Sylvia Plath ha nove vite da morire; si fermò alla terza solo perché non fu buona di farsi fuori alla prima. Passò la vita nell'insonnia, replicando i ricordi dell'infanzia, inadeguata alle aspettative adulte di una vita da massaia. Quando il dolore divenne forte i medici le prescrissero scariche elettriche e pillole, cancellandole la paranoia che le serviva per scrivere.
La leggo davvero solo adesso, mi faceva paura una che mette la testa nel forno.

Eppure lo so che dei poeti contano solo i versi, che non sono pazzi, fanno solo finta, e se poi non calcolano il pericolo e si uccidono pazienza. Per una consonante farebbero tutto, pure lo stupro, pure la morte. Magari non sopravvivono e ti deludono però non puoi sapere se avrebbero voluto essere salvati davvero. Giocare alla roulette russa con sei colpi in canna è questione di autocontrollo, non di annientamento.

DATI IN ESAME:
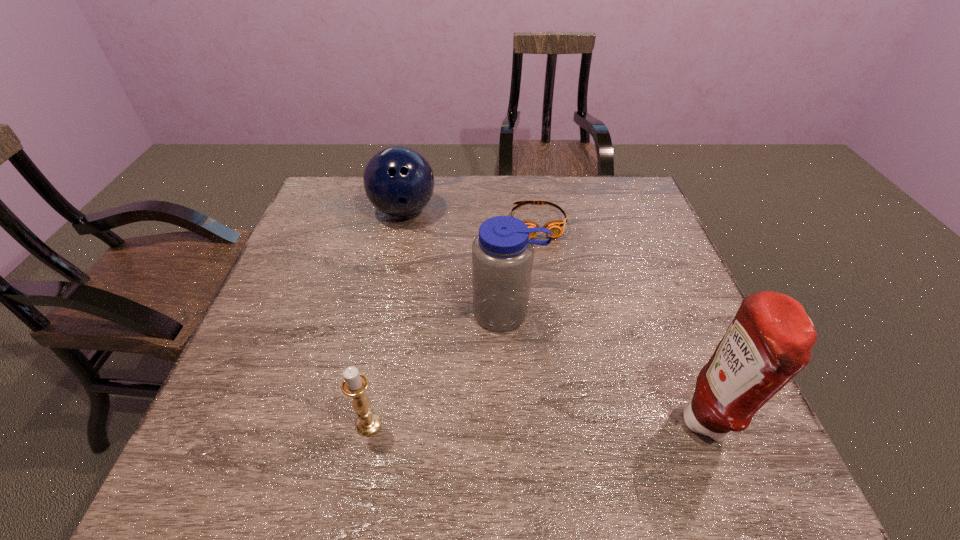
Identify the location of candle holder positioned at the near edge. (354, 384).

This screenshot has height=540, width=960. I want to click on condiment that is at the near edge, so click(769, 341).

The image size is (960, 540). I want to click on object positioned at the right edge, so click(x=769, y=341).

Locate an element on the screen. Image resolution: width=960 pixels, height=540 pixels. object located in the near right corner section of the desktop is located at coordinates (769, 341).

Locate an element on the screen. The image size is (960, 540). vacant position at the far edge of the desktop is located at coordinates (478, 193).

Locate an element on the screen. The height and width of the screenshot is (540, 960). vacant space at the near edge of the desktop is located at coordinates (403, 400).

Where is `free space at the left edge of the desktop`? free space at the left edge of the desktop is located at coordinates (x=322, y=282).

In the image, there is a desktop. Where is `vacant space at the right edge`? The height and width of the screenshot is (540, 960). vacant space at the right edge is located at coordinates (602, 221).

This screenshot has height=540, width=960. In order to click on vacant space at the far right corner in this screenshot , I will do `click(646, 214)`.

The width and height of the screenshot is (960, 540). Find the location of `vacant space that is in between the bowling ball and the candle holder`. vacant space that is in between the bowling ball and the candle holder is located at coordinates [x=386, y=318].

OBIETTIVO DELL'ESERCIZIO: Prosegui il brano su Sylvia Plath dal punto in cui si interrompe. Le righe non hanno alcun legame con il brano.

RISPOSTA ATTESA:
Per quel che ne so, filmarsi mentre si va in pezzi, scrivere allucinati dalla febbre o come in una seduta psicoanalitica è una tecnica come un'altra. Perciò, anche se le sue Poesie hanno il taglio perpendicolare dell'ascia che schizza linfa e gronda lacrime, io ne studio la metrica.

Per uno che scrive ciò che conta è la costruzione, lo sforzo della manipolazione; e la capacità di usare il vocabolario per mappare il nostro cuore. Per descrivere la follia bisogna essere lucidi mica pazzi, sennò le metafore non centrano il bersaglio. Anche voi avrete pensato di farvi fuori un certo numero di volte ma non avete per questo vinto il Pulitzer.
Le poesie sono polvere - come tutto il resto - ma durano più di cento uomini messi insieme e sono in grado di consolarti quando sei triste. La follia - se esiste - è un medico che vuole adottarti e in cambio della sua protezione farti diventare come gli altri. Un raccontino svelto come Johnny Panic e la Bibbia dei sogni lo spiega benissimo: mi trovo in territorio straniero, il taccuino in mano e soltanto Johnny Panic a scaldarmi nell'era glaciale che mi circonda. Bisogna che acceleri la mia opera, non fosse che per neutralizzare l'azione dei dottori che vogliono condannarci tutti quanti al destino volgare della felicità e della salute.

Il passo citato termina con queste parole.